As there are no right or wrong questions when it comes to eye loss, if you cannot see the answer here please do not hesitate to email us.
From the list below, select a FAQ to read.
If you have a question which is not in this section, please feel free to contact us.
What is a bespoke ocular prosthetic?
A bespoke craftsman such as a tailor makes things that are specially made for the customer.
We take pride in using this technique and believe in it completely. Our eyes are 100% custom made with all parts made in house using the highest quality materials, we do not employ any outside or third parties for this.
Taking an impression and using the lost wax technique, we get the best possible fit resulting in the best possible outcome. The benefits from using the Bespoke technique are improved comfort, precise gaze and greater motility of the eye.
Does it hurt?
A well-made prosthesis should feel comfortable to wear without any pain. In some cases, you may need to build up a tolerance to wearing a prosthesis. At the wax stage of the build you will be able to tell if anything isn’t feeling quite right, if you have a good Ocularist you can work together at this point to make it the most comfortable fit possible.
Will it fall out ?
Our goal as your Ocularist is to get the best fit possible, which means the prosthesis should sit within the socket without any risk of it falling out. In some cases where there is Lower Lid Laxity upon consultation we would refer you on to an Oculoplastic surgeon to discuss your options.
How often will I need one?
Prosthesis replacement is dependent on the age of the patient. In adults, we suggest every 3-4 years. This is because as we age our socket shape changes as does our iris and sclera colour.

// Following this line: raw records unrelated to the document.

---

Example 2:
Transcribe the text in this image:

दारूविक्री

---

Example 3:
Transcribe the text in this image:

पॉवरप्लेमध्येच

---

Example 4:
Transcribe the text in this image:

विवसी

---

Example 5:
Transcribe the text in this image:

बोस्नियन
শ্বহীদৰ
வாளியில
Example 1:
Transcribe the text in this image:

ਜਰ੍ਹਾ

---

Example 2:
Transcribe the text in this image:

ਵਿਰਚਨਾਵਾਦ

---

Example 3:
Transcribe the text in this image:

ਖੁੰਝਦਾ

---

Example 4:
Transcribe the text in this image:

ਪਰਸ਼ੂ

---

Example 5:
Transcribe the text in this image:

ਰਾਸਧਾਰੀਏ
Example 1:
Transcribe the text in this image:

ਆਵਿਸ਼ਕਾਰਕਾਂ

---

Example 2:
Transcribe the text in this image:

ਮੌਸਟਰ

In children, this can vary greatly dependant on age. As an example, a new born through to the age of two can require up to 15 prosthesis including conformers. However, this will slow up drastically after the age of two years when the rate of growth slows.

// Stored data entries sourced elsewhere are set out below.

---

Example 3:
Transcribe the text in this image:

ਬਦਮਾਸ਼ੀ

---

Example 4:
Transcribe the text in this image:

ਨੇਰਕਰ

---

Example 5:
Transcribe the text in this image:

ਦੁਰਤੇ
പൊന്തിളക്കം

Why do I need to get it polished every four months?
As the prosthesis is made of acrylic your bodies proteins can eat into the top layer of PMMA. This is on a micro scale but is enough to slow the motility and dull down the natural glisten of the prosthesis reducing realism. Polishing also helps to maintain the hygiene and health of the socket. This is also a good opportunity to have a check-up and see how things are going.
Can I swim with my prosthesis in?
You can swim with it in, however you would need to be a little bit more careful than someone without a prosthesis. Some people feel more comfortable with the prosthesis out as they would rather not run the risk of losing it.
Can I get a designer eye?
Please do….. Oculus Prosthetics is one of the only clinics in the world offering this service and we love it.
Definitive Prosthesis: Bespoke Moulded, hand painted artificial eye.
Cosmetic Shell: Thin full surface shell hand made in PMMA to cover disfigured or phthisical eye.
Conformer: Plastic shield placed within the fornices of the socket at the final stages of enucleation/evisceration to maintain the forniceal depth and to help reduce post-op swelling.
Socket Expander: Can be hydrophilic, absorbs liquid therefor stretches small underdeveloped sockets/soft tissue.
Enucleation: Surgical removal of the whole eye (globe) and dissection of the globe from the optic nerve.
Evisceration: Surgical removal of the contents of the eye without optic nerve or muscle disturbance.
Exenteration: Surgical removal of the eye, the orbital contents, eye lids and surrounding tissue.
Microphthalmos: The under development of the human eye, often picked up in baby scans. More commonly known as Microphthalmia.
Anophthalmos: Non-development of the human eye or eyes. Post enucleation the patient is rendered Anophthalmic.
Glaucoma: Raised intra-ocular pressure, treated with eye drops, can be painful and end up in endophthalmitis.
Macular Degeneration: The macular hole becomes diseased, two types wet and dry. Treatment currently not very successful however this is attracting a lot of research.
Retinal detachment: Where part or all of the retina becomes torn or dislodged. Treatment can be laser or glue to re-attach the retinal tissue.